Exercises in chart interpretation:
-.-.-

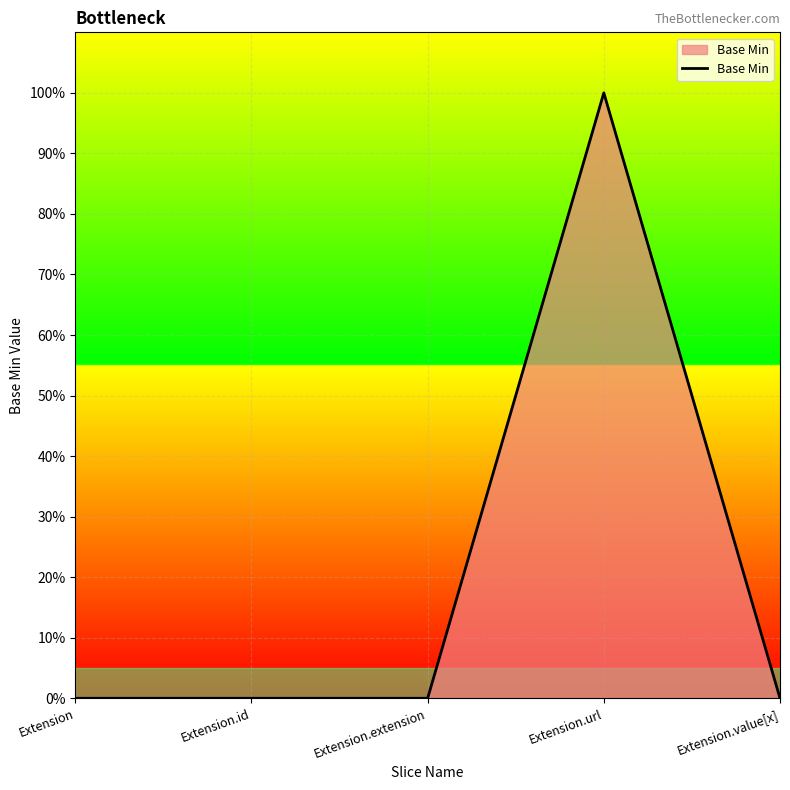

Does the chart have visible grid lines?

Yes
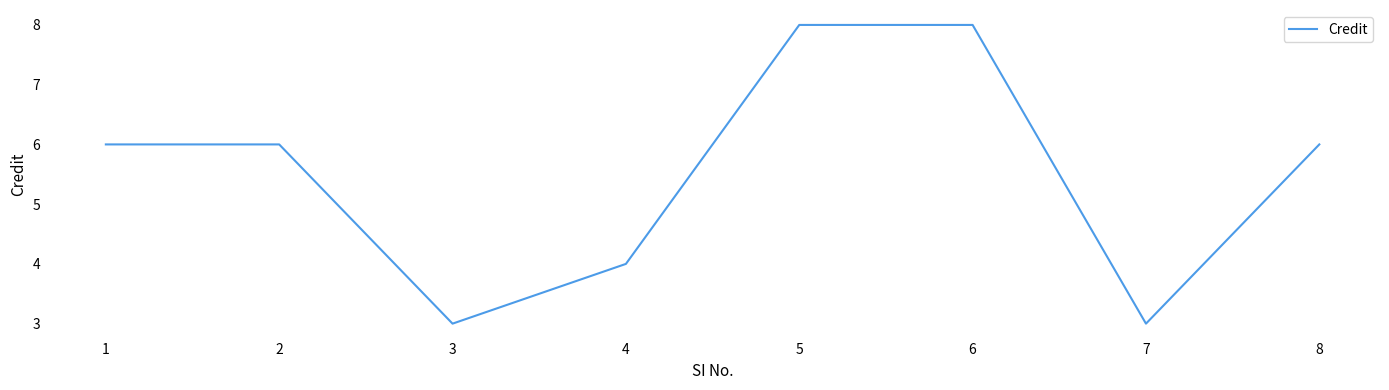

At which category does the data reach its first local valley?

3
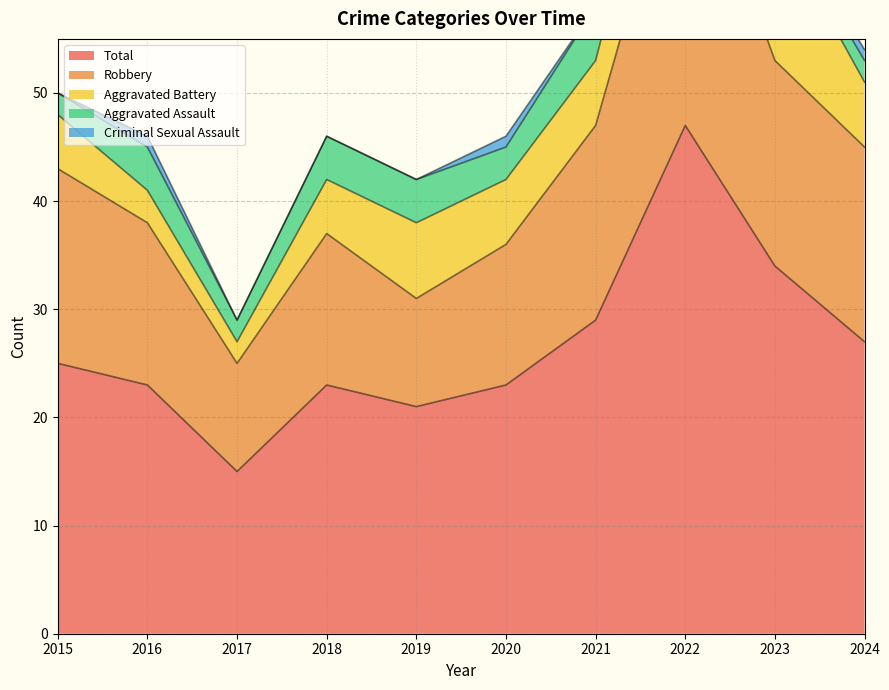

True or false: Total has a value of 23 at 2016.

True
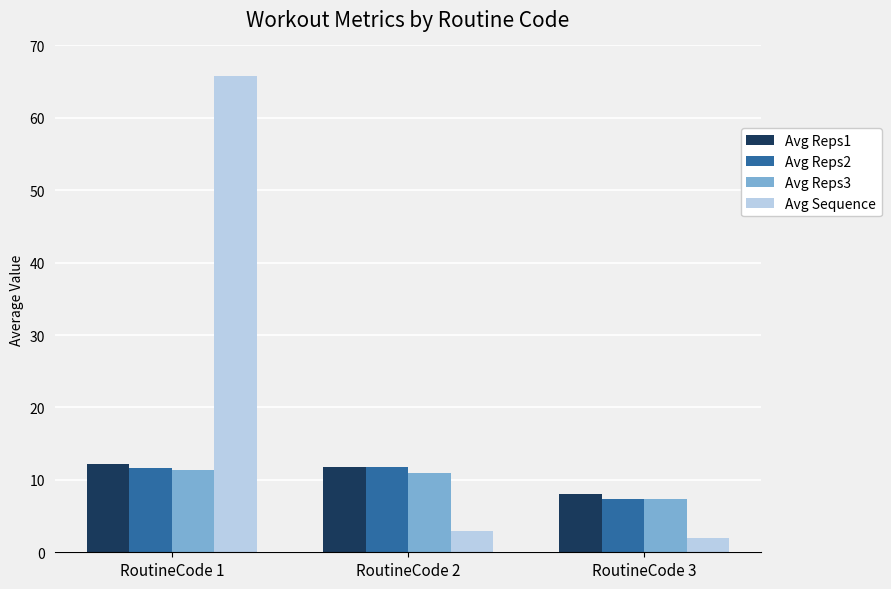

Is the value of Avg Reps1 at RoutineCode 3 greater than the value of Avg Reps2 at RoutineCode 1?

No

-.-.-

### Exercise instructions:
Reproduce the text of every record above word for word, leaving out the pictures.

### Task response:
Does the chart have visible grid lines?

Yes

At which category does the data reach its first local valley?

3

True or false: Total has a value of 23 at 2016.

True

Is the value of Avg Reps1 at RoutineCode 3 greater than the value of Avg Reps2 at RoutineCode 1?

No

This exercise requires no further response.